[Data entries]
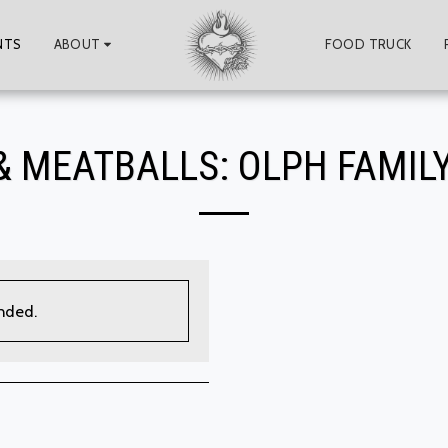
NTS
ABOUT
FOOD TRUCK
& MEATBALLS: OLPH FAMILY
ended.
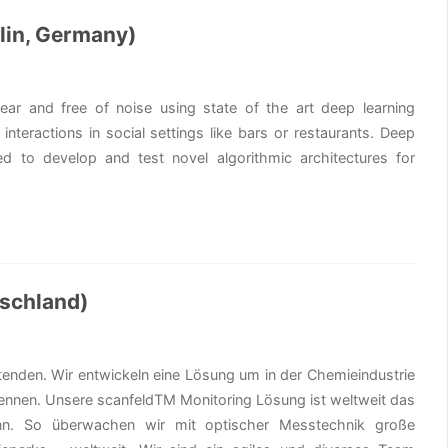
lin, Germany)
ar and free of noise using state of the art deep learning
interactions in social settings like bars or restaurants. Deep
d to develop and test novel algorithmic architectures for
tschland)
eitenden. Wir entwickeln eine Lösung um in der Chemieindustrie
ennen. Unsere scanfeldTM Monitoring Lösung ist weltweit das
ann. So überwachen wir mit optischer Messtechnik große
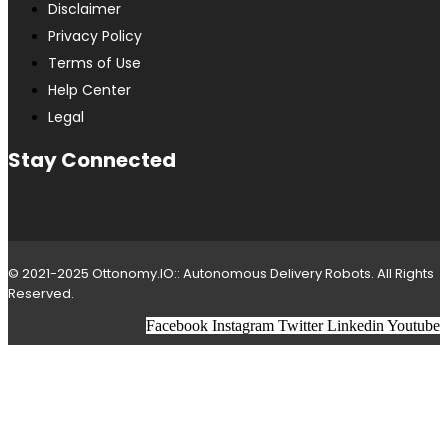
Disclaimer
Privacy Policy
Terms of Use
Help Center
Legal
Stay Connected
© 2021-2025 Ottonomy.IO:: Autonomous Delivery Robots. All Rights
Reserved.
Facebook
Instagram
Twitter
Linkedin
Youtube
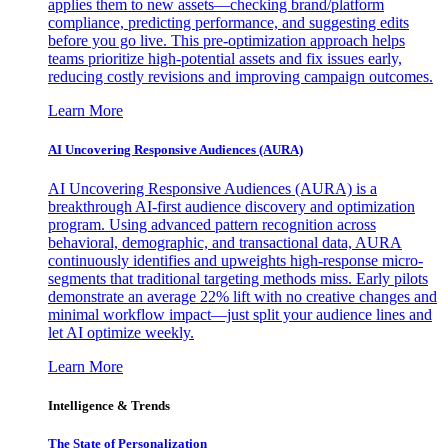
applies them to new assets—checking brand/platform
compliance, predicting performance, and suggesting edits
before you go live. This pre-optimization approach helps
teams prioritize high-potential assets and fix issues early,
reducing costly revisions and improving campaign outcomes.
Learn More
AI Uncovering Responsive Audiences (AURA)
AI Uncovering Responsive Audiences (AURA) is a
breakthrough AI-first audience discovery and optimization
program. Using advanced pattern recognition across
behavioral, demographic, and transactional data, AURA
continuously identifies and upweights high-response micro-
segments that traditional targeting methods miss. Early pilots
demonstrate an average 22% lift with no creative changes and
minimal workflow impact—just split your audience lines and
let AI optimize weekly.
Learn More
Intelligence & Trends
The State of Personalization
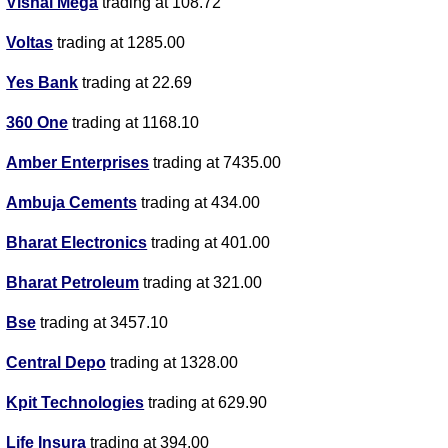
Vishal Mega
trading at 108.72
Voltas
trading at 1285.00
Yes Bank
trading at 22.69
360 One
trading at 1168.10
Amber Enterprises
trading at 7435.00
Ambuja Cements
trading at 434.00
Bharat Electronics
trading at 401.00
Bharat Petroleum
trading at 321.00
Bse
trading at 3457.10
Central Depo
trading at 1328.00
Kpit Technologies
trading at 629.90
Life Insura
trading at 394.00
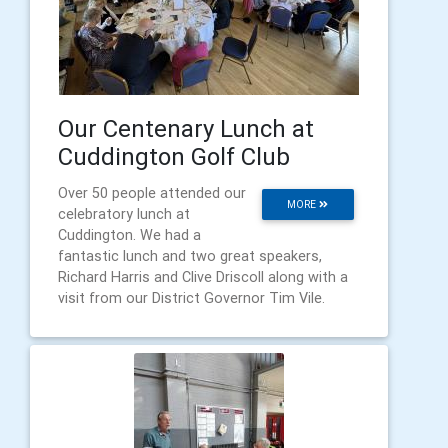
Our Centenary Lunch at
Cuddington Golf Club
Over 50 people attended our
MORE
celebratory lunch at
Cuddington. We had a
fantastic lunch and two great speakers,
Richard Harris and Clive Driscoll along with a
visit from our District Governor Tim Vile.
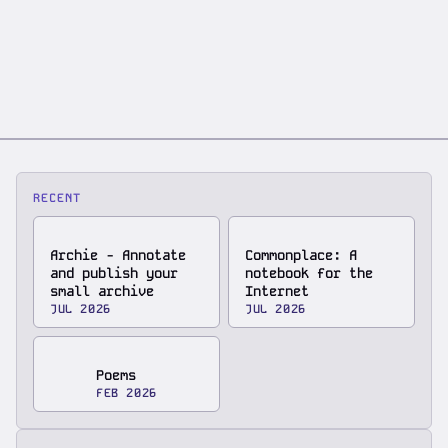
RECENT
Archie - Annotate
Commonplace: A
and publish your
notebook for the
small archive
Internet
JUL 2026
JUL 2026
Poems
FEB 2026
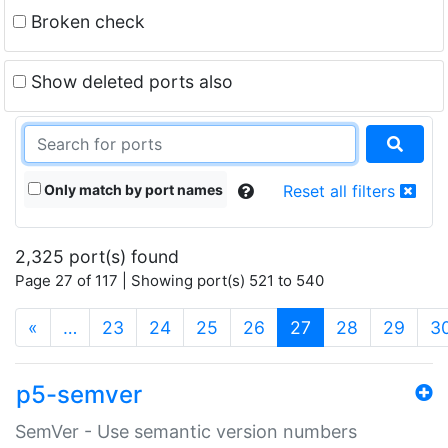
Broken check
Show deleted ports also
Only match by port names
Reset all filters
2,325 port(s) found
Page 27 of 117 | Showing port(s) 521 to 540
(current)
«
…
23
24
25
26
27
28
29
3
p5-semver
SemVer - Use semantic version numbers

**REQUEST**
Copy out every line in the rows above that contains the string "optimization", matching case exactly.

**RESULT FOR THIS EXERCISE**
before you go live. This pre-optimization approach helps
breakthrough AI-first audience discovery and optimization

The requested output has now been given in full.